Students aim high at Pima’s aviation center

By STEVE CHOICE

The Pima Community College Aviation Technology Center may be off the beaten path for many people, but local airline industry representatives have no trouble finding it.

“It’s a well-kept secret,” PCC aviation program assistant Benetta Jackson said of the facility, located adjacent to Tucson International Airport. “The companies definitely know where we are, though. They come looking to hire our graduates, which of course we love.”

That’s good news for students like ex-airman Danny Estudillo. After serving four years as a ground equipment technician at Davis-Monthan Air Force Base, he too found the ATC.

Estudillo studies airframe and power plant systems, one of the program’s three main concentrations. Like Jackson, he’s happy that the center is on local employers’ radars.

“It’s really cool because a lot of the companies will come here and talk to the classes,” Estudillo said. “They tell us what to expect when we go to work for them. It’s like a little first interview before you really go talk to them.”

The program’s other main areas of study are avionics (aviation electronics) and structural repair.

All three tracks offer outstanding prospects for employment, program manager Tom Hinman said. “Anyone who completes our program and wants a job in the airline industry will have one.”

The course offerings are some of the best in the country, Hinman added.

“We develop a highly sought-after skill set, and we’re one of only a handful of schools that does it,” he said. “Combine that with the demand to fill these positions and that’s some pretty strong wine.”

Many of the graduates’ entry-level salaries can also be heady stuff, Jackson said.

“We have some students starting out at $21 per hour,” she said. “A couple of years later, it can be up to $25. That’s not bad for a 21- or 22-year-old.”

The program turns people of all skill levels into highly trained mechanics, instructor Eric Ross said.

“In the beginning, 90 percent of these students don’t even know the front of the plane from the back,” he said. “But they get there, and they do it with their own two hands.”

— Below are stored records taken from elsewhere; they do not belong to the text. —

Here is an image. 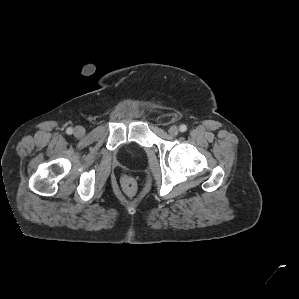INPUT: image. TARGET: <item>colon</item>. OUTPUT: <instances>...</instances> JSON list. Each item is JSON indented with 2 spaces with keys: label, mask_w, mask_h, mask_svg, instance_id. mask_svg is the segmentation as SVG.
<instances>
[{
  "label": "colon",
  "mask_w": 299,
  "mask_h": 299,
  "mask_svg": "<svg viewBox=\"0 0 299 299\" xmlns=\"http://www.w3.org/2000/svg\"><path fill=\"white\" fill-rule=\"evenodd\" d=\"M121 186L125 192L129 195H133L136 192L137 185L133 176L130 174H124L120 180Z\"/></svg>",
  "instance_id": "1"
}]
</instances>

It helps to have some “toys” to play with, like the Boeing 727 that Federal Express donated to the school about 10 years ago, Ross said.

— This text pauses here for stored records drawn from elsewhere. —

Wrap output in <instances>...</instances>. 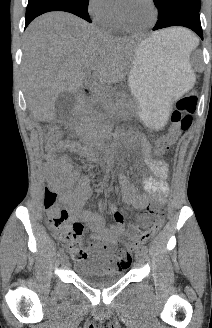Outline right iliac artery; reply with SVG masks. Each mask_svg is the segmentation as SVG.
<instances>
[{
	"label": "right iliac artery",
	"instance_id": "right-iliac-artery-1",
	"mask_svg": "<svg viewBox=\"0 0 212 328\" xmlns=\"http://www.w3.org/2000/svg\"><path fill=\"white\" fill-rule=\"evenodd\" d=\"M64 254V249L63 248H60L59 251H58V255L59 256H62Z\"/></svg>",
	"mask_w": 212,
	"mask_h": 328
}]
</instances>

Given all the program offers, Hinman said he believes PCC students will keep beating a path to the ATC’s doors. Looks like the secret’s out.

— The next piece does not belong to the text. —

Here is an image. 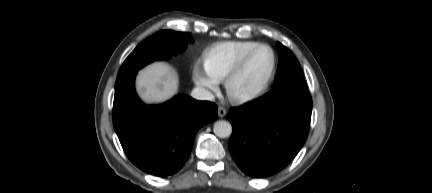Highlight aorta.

PCC student Danny Estudillo checks the control panel of a Boeing 727. Aztec Press photo by Steve Choice.

Aviation program seeing more veterans

The unemployment rate for Iraq and Afghanistan war veterans is approximately one-third higher than the national average, according to U.S. Department of Labor statistics.

Many ex-service members avoid joblessness and prepare themselves for the workplace by utilizing their VA educational benefits to attend school.

The Pima Community College aviation program currently has 17 ex-service members using the Post-9/11 GI Bill. Many of the veterans were deployed to combat zones.

“Every year we have more and more veterans,” program assistant Benetta Jackson said. “It makes sense, because it’s a good program for them. They often come in with aviation experience, and their background gives them an edge.”

The U.S. military finalized operations in Iraq in December. White House officials have announced American forces will completely withdraw from Afghanistan by the end of 2014.